Overview
Documents can be processed in batch mode at 50% cost with a 48-hour delivery window. Toggle batch mode on the upload screen or set processing_mode=batch via the API. Batch processing is ideal for large backlog ingestion where real-time results are not required. The cost reduction comes from the provider's native batch API, which schedules processing during off-peak capacity — there is no loss in extraction quality because the same Claude model and prompts are used as in real-time mode.
Under the hood, batch inference leverages the provider's native batch API (Anthropic Message Batches or AWS Bedrock invocation jobs). Documents accumulate in a queue and are submitted together, allowing the provider to schedule processing during off-peak capacity. This is why the cost reduction is possible without any loss in extraction quality.
Batch mode is best suited for backlog ingestion, periodic bulk uploads, and any scenario where results are not needed in real time. Most teams use batch mode for overnight processing of large document volumes and reserve real-time processing for time-sensitive documents that need immediate attention.
When batch results arrive, they pass through the same post-processing pipeline as real-time extractions — including markdown pre-processing, field parsing, quality metrics, and extraction metadata computation.
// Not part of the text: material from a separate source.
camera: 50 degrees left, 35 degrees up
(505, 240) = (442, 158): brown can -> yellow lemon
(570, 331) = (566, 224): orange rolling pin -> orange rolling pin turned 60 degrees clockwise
The only difference is that LLM-based quality passes (field estimation, verification, cross-reference enrichment) are skipped in batch mode to preserve the cost savings.
- 50% cost reduction on all Claude extraction calls in Stage 2.
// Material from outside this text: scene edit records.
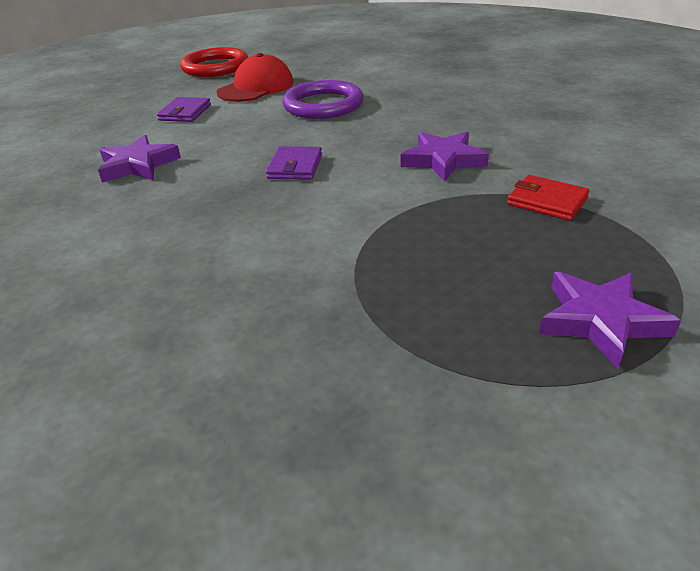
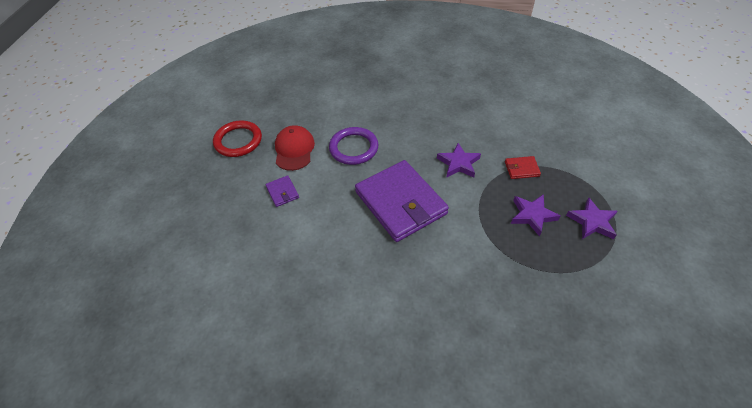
camera: 40 degrees left, 15 degrees up
(138, 165) = (319, 246): purple star -> purple star (532, 215)
(295, 166) = (400, 203): purple wallet -> purple wallet, size x2.45

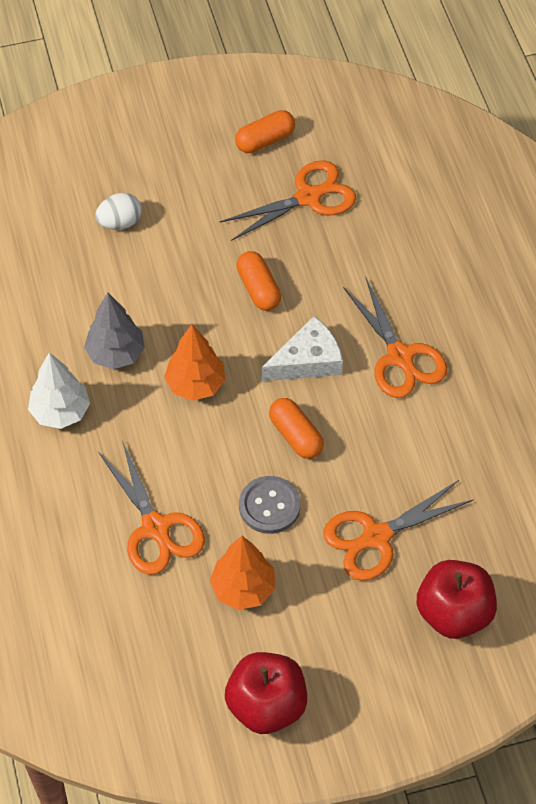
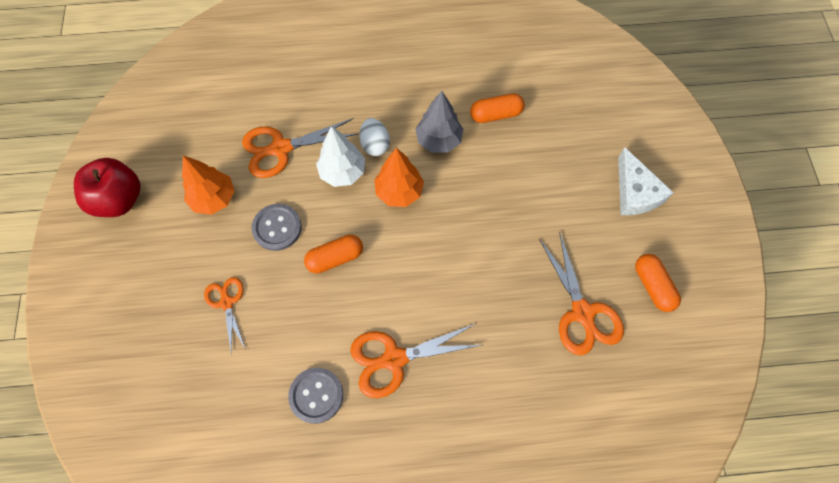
camera: 100 degrees right, 10 degrees up
(60, 412) = (394, 99): white tree -> white tree (342, 172)
(120, 222) = (568, 158): white egg -> white egg (375, 145)
(258, 289) = (485, 253): orange capsule -> orange capsule (496, 114)
(307, 360) = (405, 280): white cheese -> white cheese (635, 192)
(376, 537) = (227, 302): orange scissors -> orange scissors, size x0.61
(454, 613) = (141, 349): red apple -> none
(458, 422) = (316, 395): none -> grey button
- 48-hour delivery window — most batches complete well within this timeframe.
- No quality difference — the same extraction model and prompts are used as in real-time mode.
- Immediate visibility — documents appear in your library right after Stage 1 (OCR + classification).
- Automatic result application — when the batch completes, results are applied and documents transition to their final status.
curl -X POST https://api.talonic.com/v1/extract \
-H "Authorization: Bearer $TALONIC_API_KEY" \
-F "file=@invoices_batch.pdf" \
-F "processing_mode=batch"
# Response:
# {
# "document_id": "doc_batch_001",
# "status": "batch_queued",
# "processing_mode": "batch",
# "stage_1_completed": true,
# "document_type": "Invoice",
# "message": "Stage 1 complete. Stage 2 deferred to batch API."
# }curl -s https://api.talonic.com/v1/batches \
-H "Authorization: Bearer $TALONIC_API_KEY"
# Response:
# {
# "batches": [
# {
# "id": "batch_abc",
# "status": "submitted",
# "item_count": 150,
# "submitted_at": "2025-04-22T10:15:00Z",
# "provider": "anthropic"
# }
# ]
# }Batch inference is particularly cost-effective for periodic bulk operations. A common workflow is to configure a source connection (such as Google Drive or S3) with the batch processing toggle enabled, so all documents ingested through that source are automatically routed to the batch queue. This is ideal for overnight processing of large document volumes — documents arrive throughout the day, accumulate in the batch queue, and are submitted together to the provider for off-peak processing. By morning, all results have been applied and documents are ready for review at half the extraction cost.